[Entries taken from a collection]
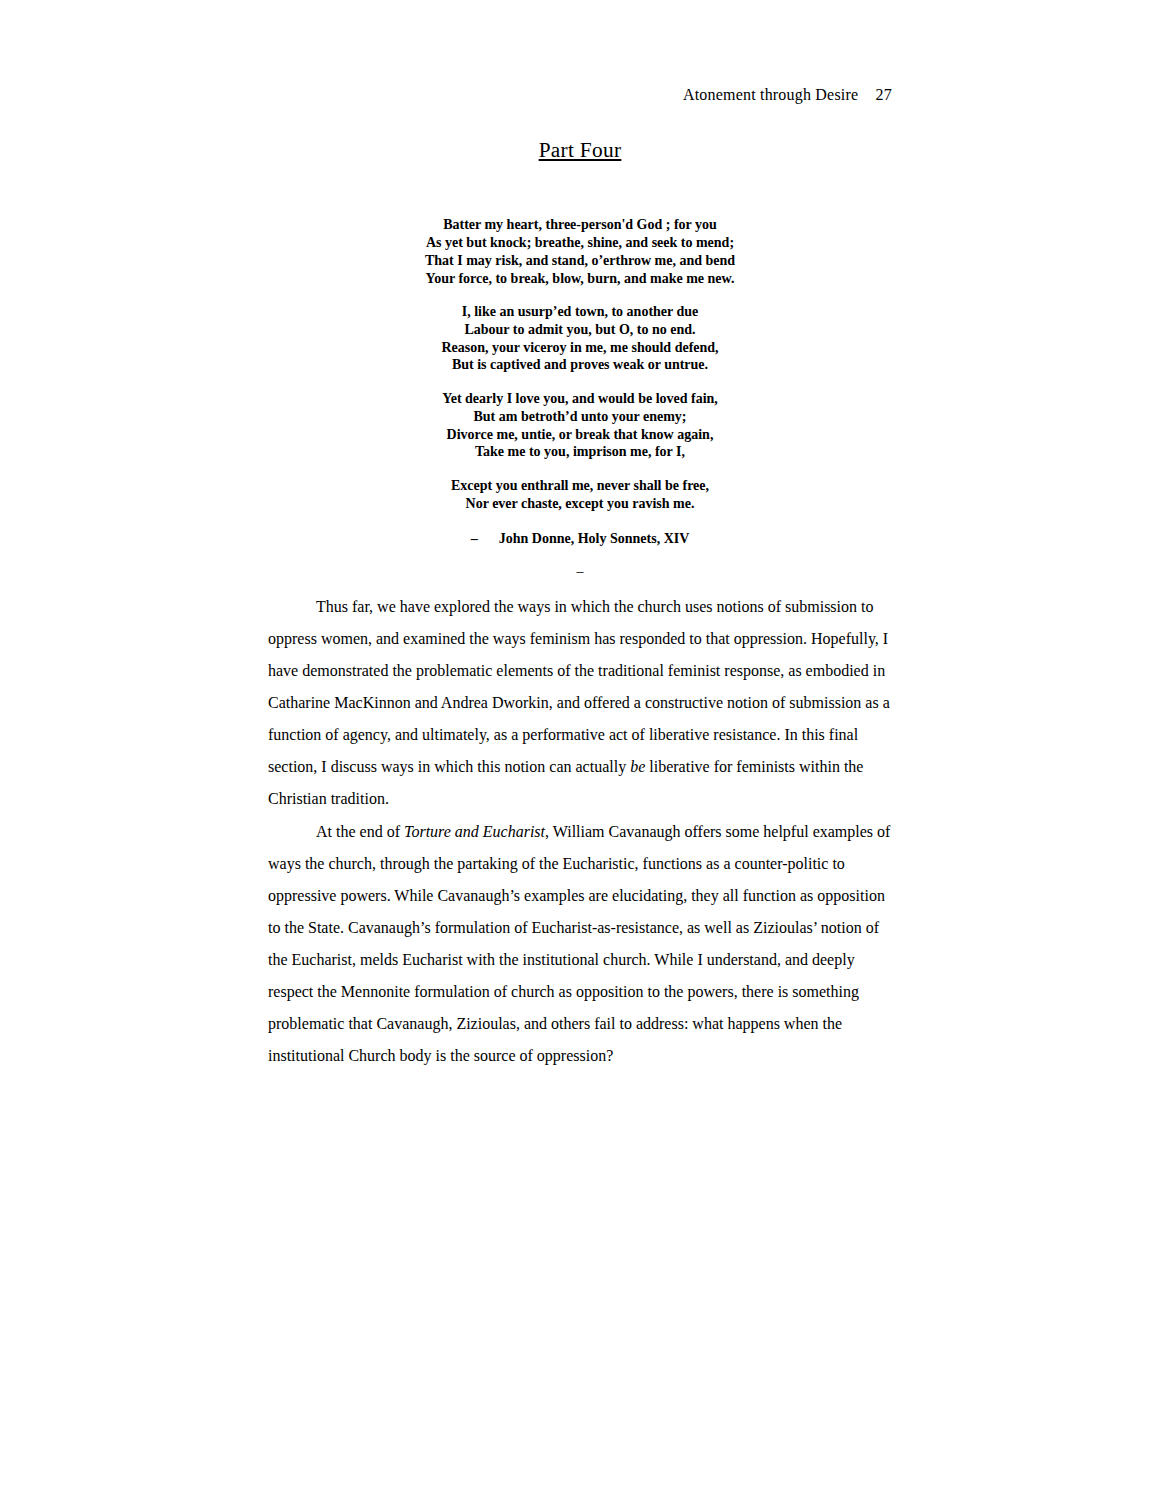Atonement through Desire27
Part Four
Batter my heart, three-person'd God ; for you
As yet but knock; breathe, shine, and seek to mend;
That I may risk, and stand, o’erthrow me, and bend
Your force, to break, blow, burn, and make me new.
I, like an usurp’ed town, to another due
Labour to admit you, but O, to no end.
Reason, your viceroy in me, me should defend,
But is captived and proves weak or untrue.
Yet dearly I love you, and would be loved fain,
But am betroth’d unto your enemy;
Divorce me, untie, or break that know again,
Take me to you, imprison me, for I,
Except you enthrall me, never shall be free,
Nor ever chaste, except you ravish me.
–John Donne, Holy Sonnets, XIV –
Thus far, we have explored the ways in which the church uses notions of submission to oppress women, and examined the ways feminism has responded to that oppression. Hopefully, I have demonstrated the problematic elements of the traditional feminist response, as embodied in Catharine MacKinnon and Andrea Dworkin, and offered a constructive notion of submission as a function of agency, and ultimately, as a performative act of liberative resistance. In this final section, I discuss ways in which this notion can actually be liberative for feminists within the Christian tradition.
At the end of Torture and Eucharist, William Cavanaugh offers some helpful examples of ways the church, through the partaking of the Eucharistic, functions as a counter-politic to oppressive powers. While Cavanaugh’s examples are elucidating, they all function as opposition to the State. Cavanaugh’s formulation of Eucharist-as-resistance, as well as Zizioulas’ notion of the Eucharist, melds Eucharist with the institutional church. While I understand, and deeply respect the Mennonite formulation of church as opposition to the powers, there is something problematic that Cavanaugh, Zizioulas, and others fail to address: what happens when the institutional Church body is the source of oppression?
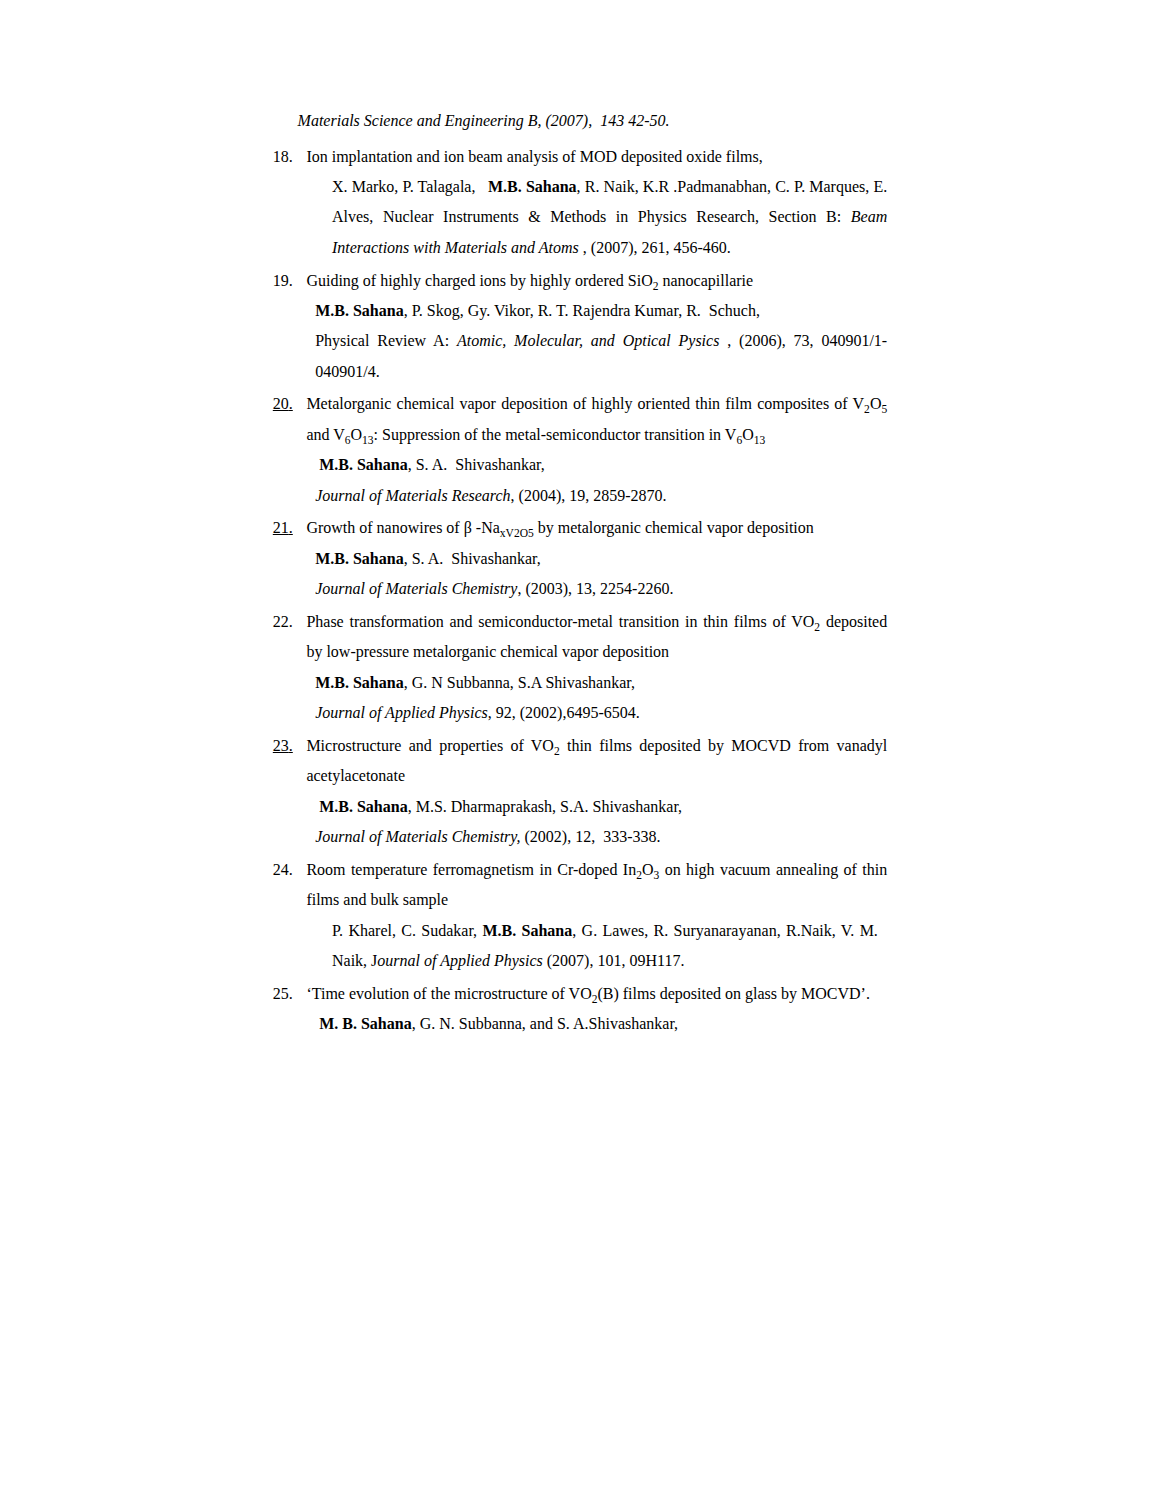Materials Science and Engineering B, (2007), 143 42-50.
Ion implantation and ion beam analysis of MOD deposited oxide films, X. Marko, P. Talagala, M.B. Sahana, R. Naik, K.R .Padmanabhan, C. P. Marques, E. Alves, Nuclear Instruments & Methods in Physics Research, Section B: Beam Interactions with Materials and Atoms , (2007), 261, 456-460.
Guiding of highly charged ions by highly ordered SiO2 nanocapillarie M.B. Sahana, P. Skog, Gy. Vikor, R. T. Rajendra Kumar, R. Schuch, Physical Review A: Atomic, Molecular, and Optical Pysics , (2006), 73, 040901/1-040901/4.
Metalorganic chemical vapor deposition of highly oriented thin film composites of V2O5 and V6O13: Suppression of the metal-semiconductor transition in V6O13 M.B. Sahana, S. A. Shivashankar, Journal of Materials Research, (2004), 19, 2859-2870.
Growth of nanowires of β -NaxV2O5 by metalorganic chemical vapor deposition M.B. Sahana, S. A. Shivashankar, Journal of Materials Chemistry, (2003), 13, 2254-2260.
Phase transformation and semiconductor-metal transition in thin films of VO2 deposited by low-pressure metalorganic chemical vapor deposition M.B. Sahana, G. N Subbanna, S.A Shivashankar, Journal of Applied Physics, 92, (2002),6495-6504.
Microstructure and properties of VO2 thin films deposited by MOCVD from vanadyl acetylacetonate M.B. Sahana, M.S. Dharmaprakash, S.A. Shivashankar, Journal of Materials Chemistry, (2002), 12, 333-338.
Room temperature ferromagnetism in Cr-doped In2O3 on high vacuum annealing of thin films and bulk sample P. Kharel, C. Sudakar, M.B. Sahana, G. Lawes, R. Suryanarayanan, R.Naik, V. M. Naik, Journal of Applied Physics (2007), 101, 09H117.
‘Time evolution of the microstructure of VO2(B) films deposited on glass by MOCVD’. M. B. Sahana, G. N. Subbanna, and S. A.Shivashankar,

[TASK BRIEF]
Please write out all of the data verbatim, with no pictures in the copy.

[ANSWER BOX]
Atonement through Desire27
Part Four
Batter my heart, three-person'd God ; for you
As yet but knock; breathe, shine, and seek to mend;
That I may risk, and stand, o’erthrow me, and bend
Your force, to break, blow, burn, and make me new.
I, like an usurp’ed town, to another due
Labour to admit you, but O, to no end.
Reason, your viceroy in me, me should defend,
But is captived and proves weak or untrue.
Yet dearly I love you, and would be loved fain,
But am betroth’d unto your enemy;
Divorce me, untie, or break that know again,
Take me to you, imprison me, for I,
Except you enthrall me, never shall be free,
Nor ever chaste, except you ravish me.
–John Donne, Holy Sonnets, XIV –
Thus far, we have explored the ways in which the church uses notions of submission to oppress women, and examined the ways feminism has responded to that oppression. Hopefully, I have demonstrated the problematic elements of the traditional feminist response, as embodied in Catharine MacKinnon and Andrea Dworkin, and offered a constructive notion of submission as a function of agency, and ultimately, as a performative act of liberative resistance. In this final section, I discuss ways in which this notion can actually be liberative for feminists within the Christian tradition.
At the end of Torture and Eucharist, William Cavanaugh offers some helpful examples of ways the church, through the partaking of the Eucharistic, functions as a counter-politic to oppressive powers. While Cavanaugh’s examples are elucidating, they all function as opposition to the State. Cavanaugh’s formulation of Eucharist-as-resistance, as well as Zizioulas’ notion of the Eucharist, melds Eucharist with the institutional church. While I understand, and deeply respect the Mennonite formulation of church as opposition to the powers, there is something problematic that Cavanaugh, Zizioulas, and others fail to address: what happens when the institutional Church body is the source of oppression?
Materials Science and Engineering B, (2007), 143 42-50.
Ion implantation and ion beam analysis of MOD deposited oxide films, X. Marko, P. Talagala, M.B. Sahana, R. Naik, K.R .Padmanabhan, C. P. Marques, E. Alves, Nuclear Instruments & Methods in Physics Research, Section B: Beam Interactions with Materials and Atoms , (2007), 261, 456-460.
Guiding of highly charged ions by highly ordered SiO2 nanocapillarie M.B. Sahana, P. Skog, Gy. Vikor, R. T. Rajendra Kumar, R. Schuch, Physical Review A: Atomic, Molecular, and Optical Pysics , (2006), 73, 040901/1-040901/4.
Metalorganic chemical vapor deposition of highly oriented thin film composites of V2O5 and V6O13: Suppression of the metal-semiconductor transition in V6O13 M.B. Sahana, S. A. Shivashankar, Journal of Materials Research, (2004), 19, 2859-2870.
Growth of nanowires of β -NaxV2O5 by metalorganic chemical vapor deposition M.B. Sahana, S. A. Shivashankar, Journal of Materials Chemistry, (2003), 13, 2254-2260.
Phase transformation and semiconductor-metal transition in thin films of VO2 deposited by low-pressure metalorganic chemical vapor deposition M.B. Sahana, G. N Subbanna, S.A Shivashankar, Journal of Applied Physics, 92, (2002),6495-6504.
Microstructure and properties of VO2 thin films deposited by MOCVD from vanadyl acetylacetonate M.B. Sahana, M.S. Dharmaprakash, S.A. Shivashankar, Journal of Materials Chemistry, (2002), 12, 333-338.
Room temperature ferromagnetism in Cr-doped In2O3 on high vacuum annealing of thin films and bulk sample P. Kharel, C. Sudakar, M.B. Sahana, G. Lawes, R. Suryanarayanan, R.Naik, V. M. Naik, Journal of Applied Physics (2007), 101, 09H117.
‘Time evolution of the microstructure of VO2(B) films deposited on glass by MOCVD’. M. B. Sahana, G. N. Subbanna, and S. A.Shivashankar,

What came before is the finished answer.